I’m one of those, yes. Not that I wasn’t raised right. My mother tried to teach me to do it. Made me do it on occasion. She also had a little sculpture my first boyfriend, Kev, gave her, of a man tugging on the reins of a stubbornly sitting mule.
Ha ha, guys.
I don’t do Christmas cards either. I tried a few years to do it. One year I did Valentines to everyone instead. After that, well, not so much. I am deeply grateful to the friends that have retained me on their lists, despite my non-reciprocation. To me that’s love — that they know I’ll never send a card back and they accept this in me.
I’m a bad correspondent, too.

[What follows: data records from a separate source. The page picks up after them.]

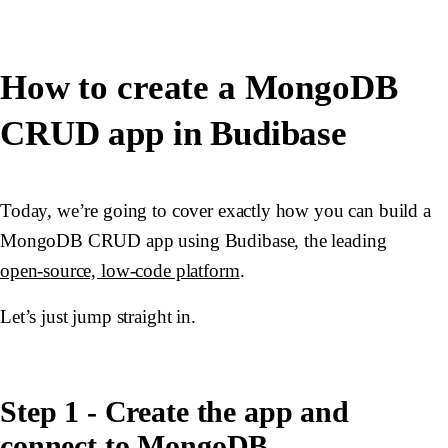
How to create a MongoDB
CRUD app in Budibase
Today, we’re going to cover exactly how you can build a
MongoDB CRUD app using Budibase, the leading
open-source, low-code platform
.
Let’s just jump straight in.
Step 1 - Create the app and
connect to MongoDB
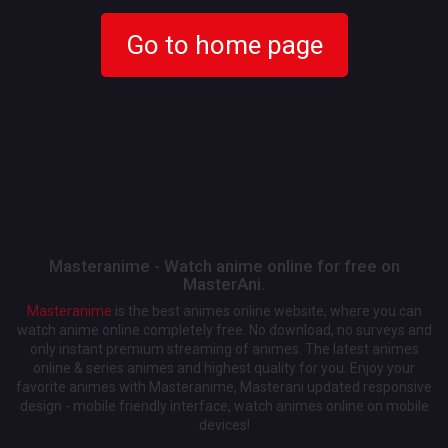
Go to home page
Masteranime - Watch anime online for free on
MasterAni.
Masteranime
is the best animes online website, where you can
watch anime online completely free. No download, no surveys and
only instant premium streaming of animes. The latest animes
online & series animes and highest quality for you. Enjoy your
favorite animes with Masteranime, Masterani updated responsive
design - mobile friendly interface, watch animes online on mobile
devices!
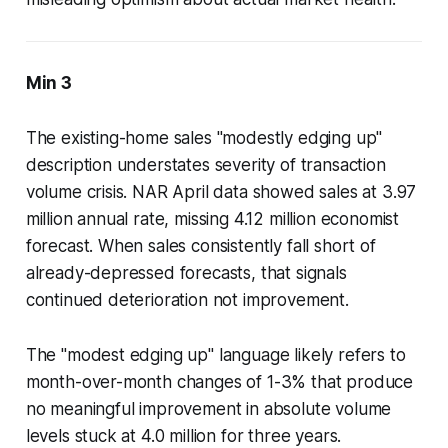
Min 3
The existing-home sales "modestly edging up"
description understates severity of transaction
volume crisis. NAR April data showed sales at 3.97
million annual rate, missing 4.12 million economist
forecast. When sales consistently fall short of
already-depressed forecasts, that signals
continued deterioration not improvement.
The "modest edging up" language likely refers to
month-over-month changes of 1-3% that produce
no meaningful improvement in absolute volume
levels stuck at 4.0 million for three years.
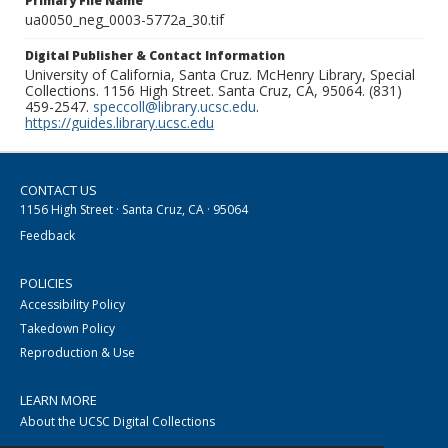
Primary File Name
ua0050_neg_0003-5772a_30.tif
Digital Publisher & Contact Information
University of California, Santa Cruz. McHenry Library, Special
Collections. 1156 High Street. Santa Cruz, CA, 95064. (831)
459-2547.
speccoll@library.ucsc.edu
.
https://guides.library.ucsc.edu
CONTACT US
1156 High Street · Santa Cruz, CA · 95064
Feedback
POLICIES
Accessibility Policy
Takedown Policy
Reproduction & Use
LEARN MORE
About the UCSC Digital Collections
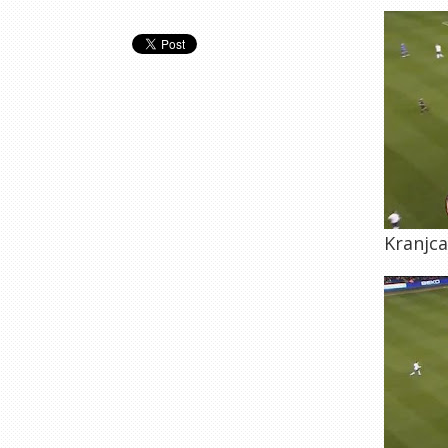
Kranjca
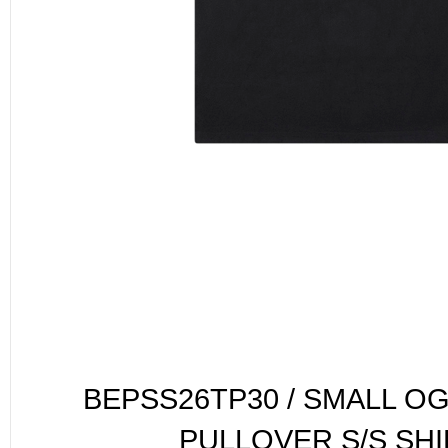
BEPSS26TP30 / SMALL O
PULLOVER S/S SHI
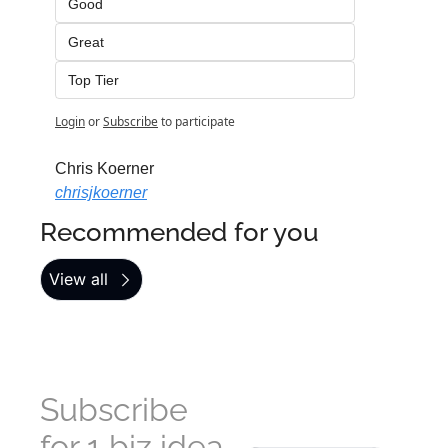
Good
Great
Top Tier
Login
or
Subscribe
to participate
Chris Koerner
chrisjkoerner
Recommended for you
View all
Subscribe 
for 1 biz idea 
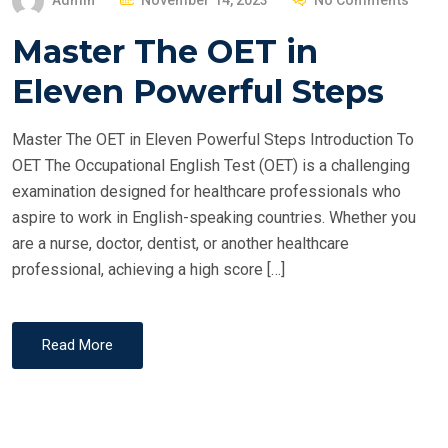
Admin
November 14, 2023
No Comments
O
Master The OET in
S
T
Eleven Powerful Steps
E
D
Master The OET in Eleven Powerful Steps Introduction To
O
OET The Occupational English Test (OET) is a challenging
N
examination designed for healthcare professionals who
aspire to work in English-speaking countries. Whether you
are a nurse, doctor, dentist, or another healthcare
professional, achieving a high score […]
Read More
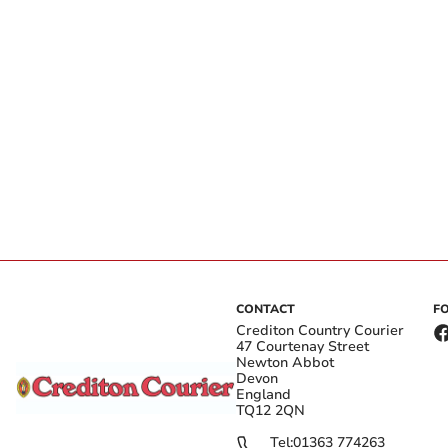
CONTACT
F
Crediton Country Courier
47 Courtenay Street
Newton Abbot
Devon
England
TQ12 2QN
Tel:
01363 774263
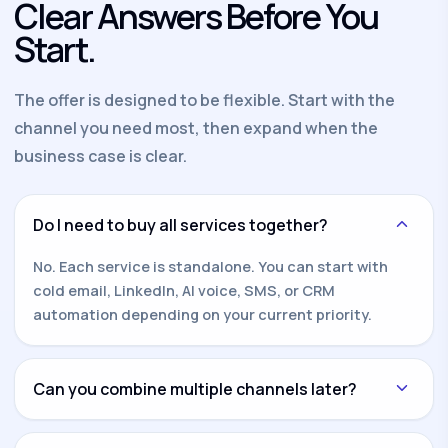
Clear Answers Before You
Start.
The offer is designed to be flexible. Start with the
channel you need most, then expand when the
business case is clear.
Do I need to buy all services together?
No. Each service is standalone. You can start with
cold email, LinkedIn, AI voice, SMS, or CRM
automation depending on your current priority.
Can you combine multiple channels later?
Yes. Once one channel is working, we can add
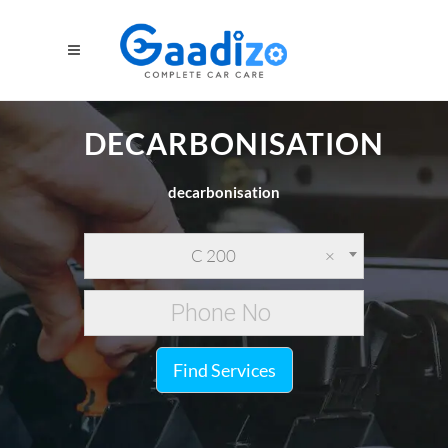
DECARBONISATION
decarbonisation
C 200
×
Find Services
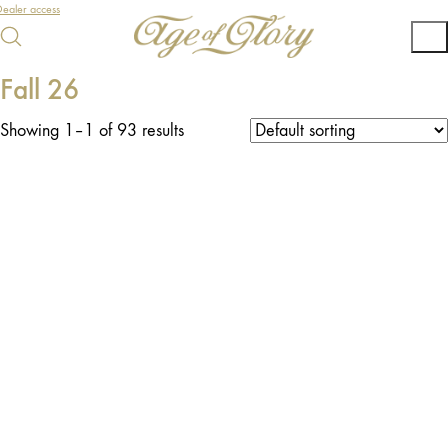
ealer access
Fall 26
Showing 1–1 of 93 results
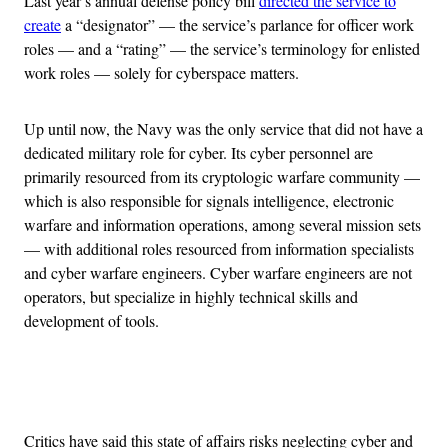
Last year’s annual defense policy bill
directed the service to
create
a “designator” — the service’s parlance for officer work
roles — and a “rating” — the service’s terminology for enlisted
work roles — solely for cyberspace matters.
Up until now, the Navy was the only service that did not have a
dedicated military role for cyber. Its cyber personnel are
primarily resourced from its cryptologic warfare community —
which is also responsible for signals intelligence, electronic
warfare and information operations, among several mission sets
— with additional roles resourced from information specialists
and cyber warfare engineers. Cyber warfare engineers are not
operators, but specialize in highly technical skills and
development of tools.
Advertisement
Critics have said this state of affairs risks neglecting cyber and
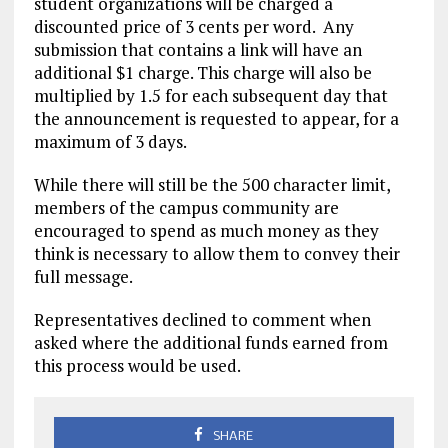
student organizations will be charged a
discounted price of 3 cents per word. Any
submission that contains a link will have an
additional $1 charge. This charge will also be
multiplied by 1.5 for each subsequent day that
the announcement is requested to appear, for a
maximum of 3 days.
While there will still be the 500 character limit,
members of the campus community are
encouraged to spend as much money as they
think is necessary to allow them to convey their
full message.
Representatives declined to comment when
asked where the additional funds earned from
this process would be used.
SHARE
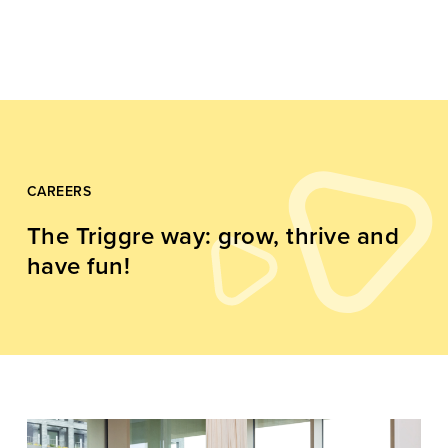
CAREERS
The Triggre way: grow, thrive and
have fun!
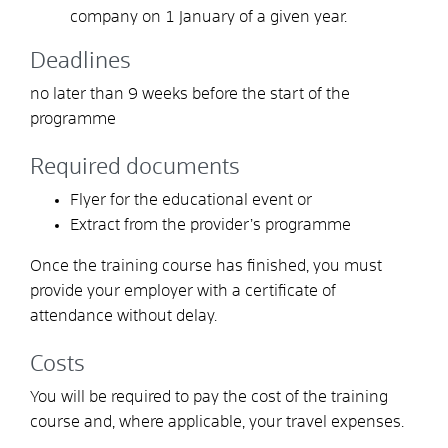
company on 1 January of a given year.
Deadlines
no later than 9 weeks before the start of the
programme
Required documents
Flyer for the educational event or
Extract from the provider’s programme
Once the training course has finished, you must
provide your employer with a certificate of
attendance without delay.
Costs
You will be required to pay the cost of the training
course and, where applicable, your travel expenses.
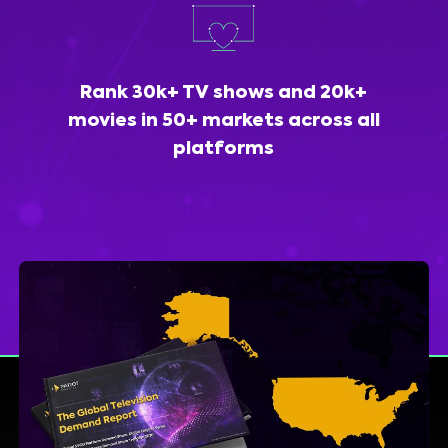
Rank 30k+ TV shows and 20k+
movies in 50+ markets across all
platforms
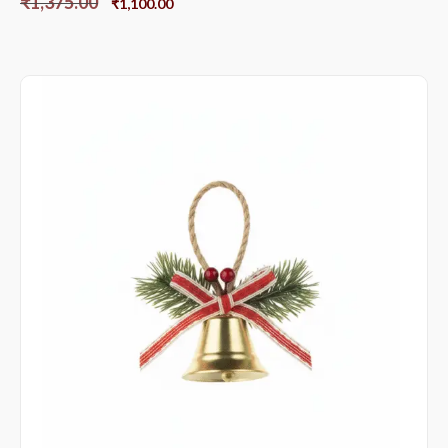
₹
1,375.00
₹
1,100.00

Since I’m confessing. When I went to college, my stepfather, Leo, gave me a stack of stamped envelopes with their address, so I could easily write home. He often harrumphed that it was the worst investment he ever made. Of course, that was just a gambit to try to keep me and my mother from running up the long-distance bill (remember when it used to cost by the minute to talk on the phone?), which was a failed premise from the start.
Ironically, I think all of this is because I’m a writer. When I do write a letter, it goes on for pages and pages. And once I’ve written a “story,” I feel I’ve written it and I’m done. I don’t want to write it again.
I know people really hate it when they’re asked “did you read my blog?” so I try not to say that. And yet I find myself in conversations where I’m telling a story and the other person will say, oh yeah, I read that on your blog. So, I try to mentally track who I know reads this regularly. You can imagine how well that goes.
At any rate, my lovely stepsister, Hope, sent me a Thank-You Note for her birthday gifts, for her December birthday. And two days later, sent me another for the Christmas presents. Even though she knows we don’t do Thank-You Notes. Yes, my mother told her, having given up on them herself. And yes, Hope reads this blog.
I was planning, Hope, to threaten you at this point. That if you persist in sending Thank-You Notes, worse, multiple ones, that I’d have to escalate by sending Thank-You Gifts. (Note: no writing involved.)
But then, I re-read Hope’s birthday thank-you and it’s so sweet. And I love hearing how she liked what I sent.
Hope and I don’t get to talk much. We’re new to sisterhood with each other and we’re both busy. We don’t have an established pattern of communication, really. We only talk when we’re together. So it goes.
Maybe this is okay then. I send my gifts and she sends her thank-yous. I tell my stories here.
What’s most important is embracing each other for who we are.